## Exercise inputs
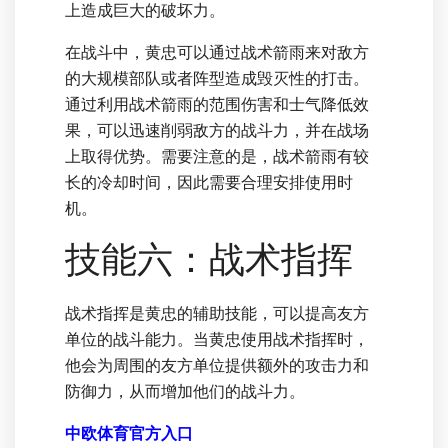
上造成巨大的破坏力。
在战斗中，黄忠可以通过战术箭雨来对敌方
的大规模部队或者阵型造成毁灭性的打击。
通过利用战术箭雨的范围伤害和士气降低效
果，可以迅速削弱敌方的战斗力，并在战场
上取得优势。需要注意的是，战术箭雨有较
长的冷却时间，因此需要合理安排使用时
机。
技能六：战术指挥
战术指挥是黄忠的辅助技能，可以提高友方
单位的战斗能力。当黄忠使用战术指挥时，
他会为周围的友方单位提供额外的攻击力和
防御力，从而增加他们的战斗力。
中欧体育官方入口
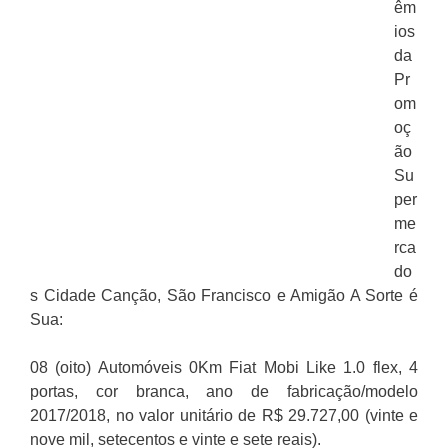
êm
ios
da
Pr
om
oç
ão
Su
per
me
rca
do
s Cidade Canção, São Francisco e Amigão A Sorte é
Sua:
08 (oito) Automóveis 0Km Fiat Mobi Like 1.0 flex, 4
portas, cor branca, ano de fabricação/modelo
2017/2018, no valor unitário de R$ 29.727,00 (vinte e
nove mil, setecentos e vinte e sete reais).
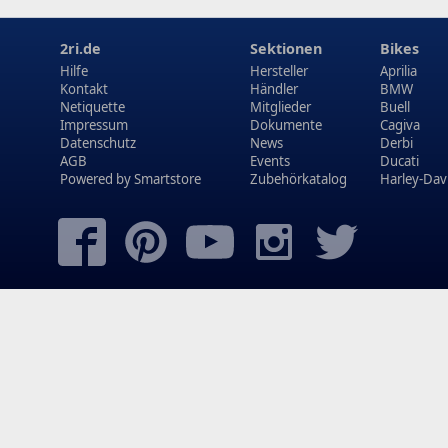
2ri.de
Sektionen
Bikes
Hilfe
Hersteller
Aprilia
Kontakt
Händler
BMW
Netiquette
Mitglieder
Buell
Impressum
Dokumente
Cagiva
Datenschutz
News
Derbi
AGB
Events
Ducati
Powered by
Smartstore
Zubehörkatalog
Harley-Dav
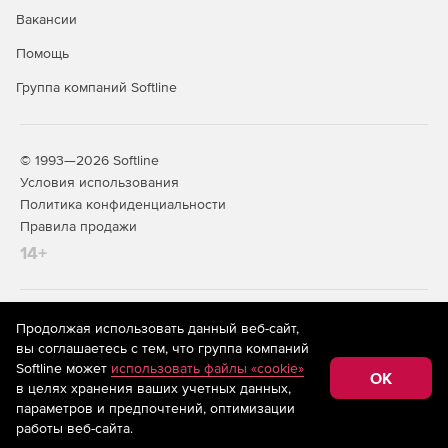
Вакансии
Помощь
Группа компаний Softline
© 1993—2026 Softline
Условия использования
Политика конфиденциальности
Правила продажи
14+
На информационном ресурсе store.softline.ru применяются
Продолжая использовать данный веб-сайт,
рекомендательные технологии
(информационные технологии
вы соглашаетесь с тем, что группа компаний
предоставления информации на основе сбора,
Softline может
использовать файлы «cookie»
систематизации и анализа сведений, относящихся к
OK
в целях хранения ваших учетных данных,
предпочтениям пользователей сети «Интернет»,
находящихся на территории Российской Федерации)
параметров и предпочтений, оптимизации
работы веб-сайта.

## About this task
Which lines of the records contain the word "использовать"? Copy each such line in full.

## Completed task
Продолжая использовать данный веб-сайт,
использовать файлы «cookie»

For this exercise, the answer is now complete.